With the pictures left out, retype exactly the lines below starting at the line that contains "политиците да се" and ending at the line that contains "que patrocina o".

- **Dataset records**
----

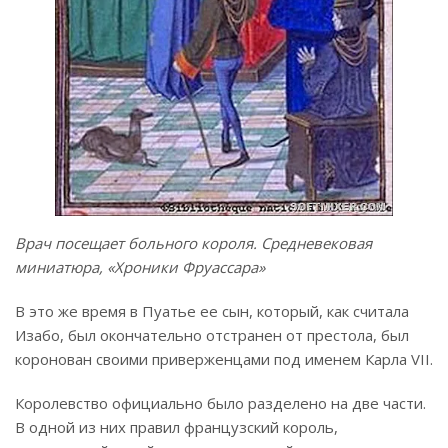
Врач посещает больного короля. Средневековая
миниатюра, «Хроники Фруассара»
В это же время в Пуатье ее сын, который, как считала
Изабо, был окончательно отстранен от престола, был
коронован своими приверженцами под именем Карла VII.
Королевство официально было разделено на две части.
В одной из них правил французский король,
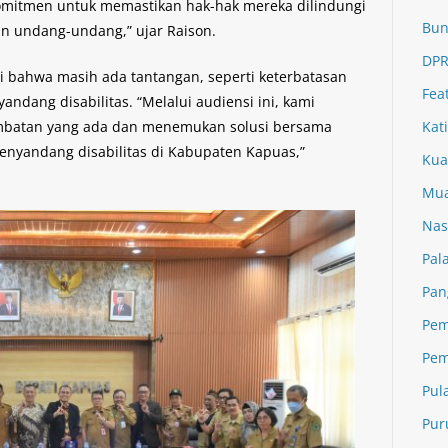
mitmen untuk memastikan hak-hak mereka dilindungi
Bun
n undang-undang,” ujar Raison.
DPR
 bahwa masih ada tantangan, seperti keterbatasan
Fea
yandang disabilitas. “Melalui audiensi ini, kami
ambatan yang ada dan menemukan solusi bersama
Kat
enyandang disabilitas di Kabupaten Kapuas,”
Kua
Mua
Nas
Pal
Pan
Pem
Pem
Pul
Pur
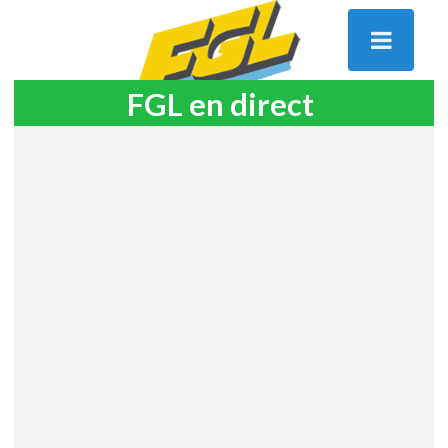
FGL en direct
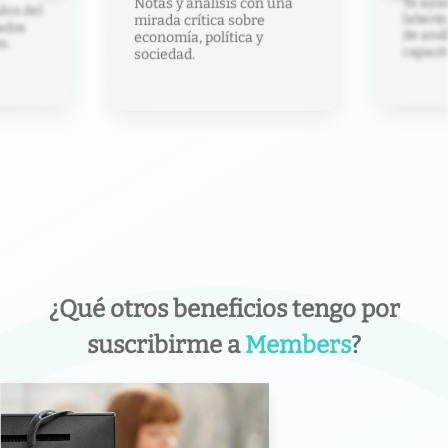
Te ayud
Notas y análisis con una
los del
laberin
mirada crítica sobre
ados
de anál
economía, política y
s.
capacit
sociedad.
¿Qué otros beneficios tengo por
suscribirme a
Members
?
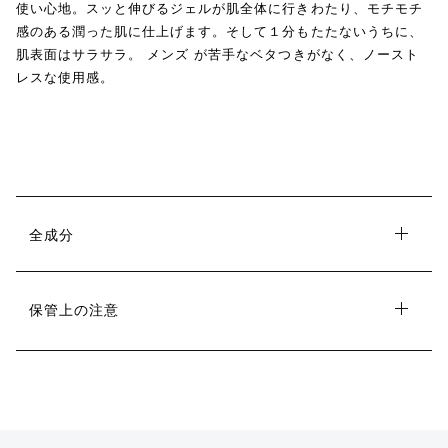
使い心地。スッと伸びるジェルが肌全体に行きわたり、モチモチ
感のある潤った肌に仕上げます。そして１分もたたないうちに、
肌表面はサラサラ。 メンズ が苦手なベタつきがなく、ノースト
レスな使用感。
全成分
保管上の注意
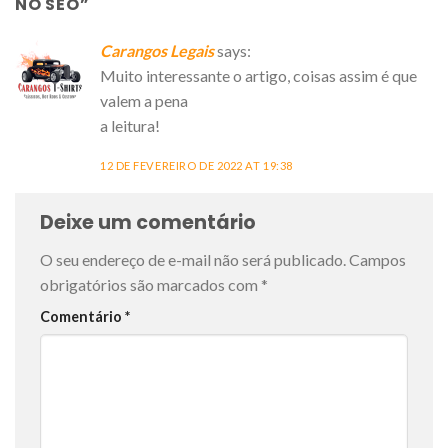
NO SEO
”
Carangos Legais
says:
Muito interessante o artigo, coisas assim é que
valem a pena
a leitura!
12 DE FEVEREIRO DE 2022 AT 19:38
Deixe um comentário
O seu endereço de e-mail não será publicado.
Campos
obrigatórios são marcados com
*
Comentário
*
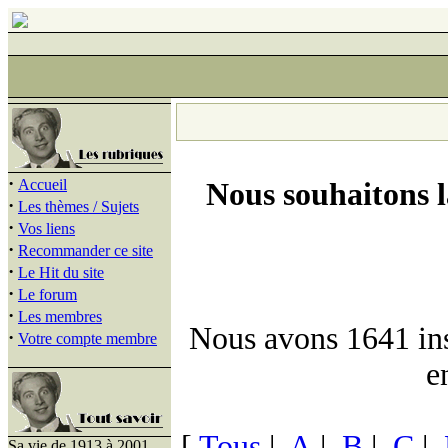
·
Accueil
Nous souhaitons 
·
Les thèmes / Sujets
·
Vos liens
·
Recommander ce site
·
Le Hit du site
·
Le forum
·
Les membres
Nous avons 1641 insc
·
Votre compte membre
e
[
Tous
|
A
|
B
|
C
|
Sa vie de 1913 à 2001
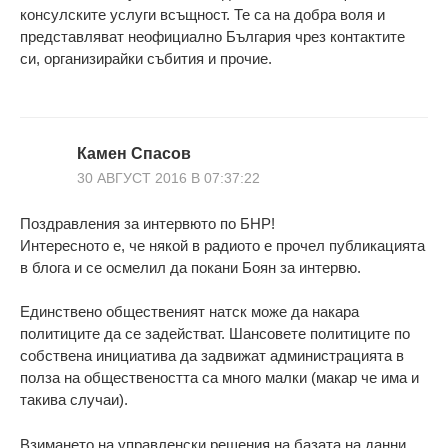
консулските услуги всъщност. Те са на добра воля и
представляват неофициално България чрез контактите
си, организирайки събития и прочие.
Камен Спасов
30 АВГУСТ 2016 В 07:37:22
Поздравления за интервюто по БНР!
Интересното е, че някой в радиото е прочел публикацията
в блога и се осмелил да покани Боян за интервю.
Единствено общественият натск може да накара
политиците да се задействат. Шансовете политиците по
собствена инициатива да задвижат администрацията в
полза на обществеността са много малки (макар че има и
такива случаи).
Взимането на управленски решения на базата на данни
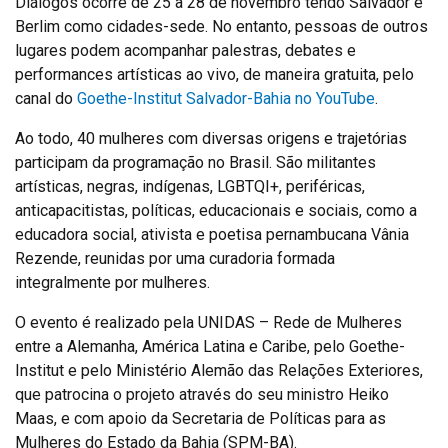
Diálogos ocorre de 25 a 28 de novembro tendo Salvador e
Berlim como cidades-sede. No entanto, pessoas de outros
lugares podem acompanhar palestras, debates e
performances artísticas ao vivo, de maneira gratuita, pelo
canal do
Goethe-Institut Salvador-Bahia no YouTube
.
Ao todo, 40 mulheres com diversas origens e trajetórias
participam da programação no Brasil. São militantes
artísticas, negras, indígenas, LGBTQI+, periféricas,
anticapacitistas, políticas, educacionais e sociais, como a
educadora social, ativista e poetisa pernambucana Vânia
Rezende, reunidas por uma curadoria formada
integralmente por mulheres.
O evento é realizado pela UNIDAS – Rede de Mulheres
entre a Alemanha, América Latina e Caribe, pelo Goethe-
Institut e pelo Ministério Alemão das Relações Exteriores,
que patrocina o projeto através do seu ministro Heiko
Maas, e com apoio da Secretaria de Políticas para as
Mulheres do Estado da Bahia (SPM-BA).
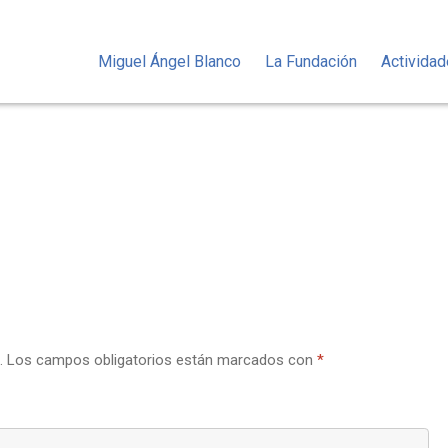
Miguel Ángel Blanco
La Fundación
Activida
.
Los campos obligatorios están marcados con
*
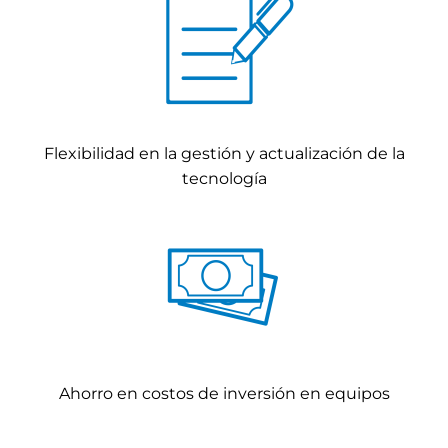
Flexibilidad en la gestión y actualización de la
tecnología
Ahorro en costos de inversión en equipos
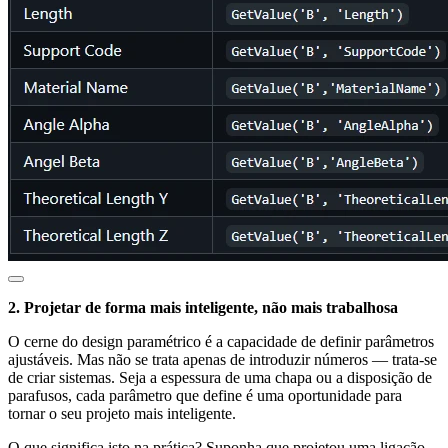
2. Projetar de forma mais inteligente, não mais trabalhosa
O cerne do design paramétrico é a capacidade de definir parâmetros
ajustáveis. Mas não se trata apenas de introduzir números — trata-se
de criar sistemas. Seja a espessura de uma chapa ou a disposição de
parafusos, cada parâmetro que define é uma oportunidade para
tornar o seu projeto mais inteligente.
O que significa isto na prática? Suponha que projetou uma ligação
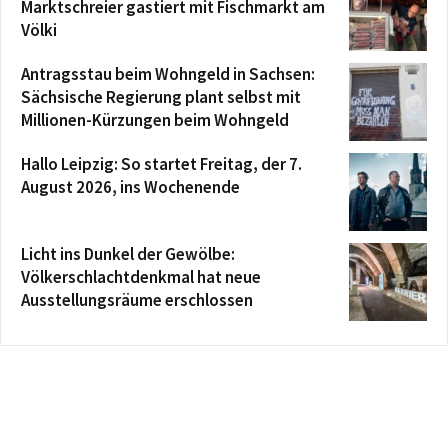
Marktschreier gastiert mit Fischmarkt am
Völki
Antragsstau beim Wohngeld in Sachsen:
Sächsische Regierung plant selbst mit
Millionen-Kürzungen beim Wohngeld
Hallo Leipzig: So startet Freitag, der 7.
August 2026, ins Wochenende
Licht ins Dunkel der Gewölbe:
Völkerschlachtdenkmal hat neue
Ausstellungsräume erschlossen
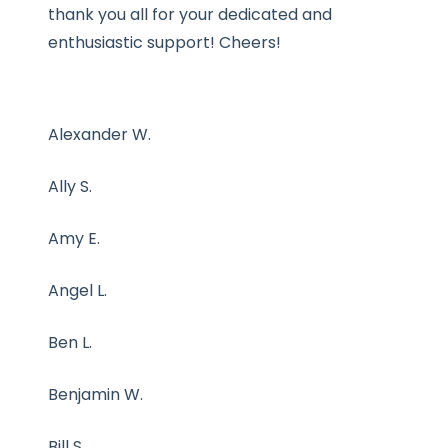
thank you all for your dedicated and
enthusiastic support! Cheers!
Alexander W.
Ally S.
Amy E.
Angel L.
Ben L.
Benjamin W.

----

- **Expected answer**
политиците да се задействат. Шансовете политиците по
собствена инициатива да задвижат администрацията в
полза на обществеността са много малки (макар че има и
такива случаи).
Взимането на управленски решения на базата на данни
Diálogos ocorre de 25 a 28 de novembro tendo Salvador e
Berlim como cidades-sede. No entanto, pessoas de outros
lugares podem acompanhar palestras, debates e
performances artísticas ao vivo, de maneira gratuita, pelo
canal do
Goethe-Institut Salvador-Bahia no YouTube
.
Ao todo, 40 mulheres com diversas origens e trajetórias
participam da programação no Brasil. São militantes
artísticas, negras, indígenas, LGBTQI+, periféricas,
anticapacitistas, políticas, educacionais e sociais, como a
educadora social, ativista e poetisa pernambucana Vânia
Rezende, reunidas por uma curadoria formada
integralmente por mulheres.
O evento é realizado pela UNIDAS – Rede de Mulheres
entre a Alemanha, América Latina e Caribe, pelo Goethe-
Institut e pelo Ministério Alemão das Relações Exteriores,
que patrocina o projeto através do seu ministro Heiko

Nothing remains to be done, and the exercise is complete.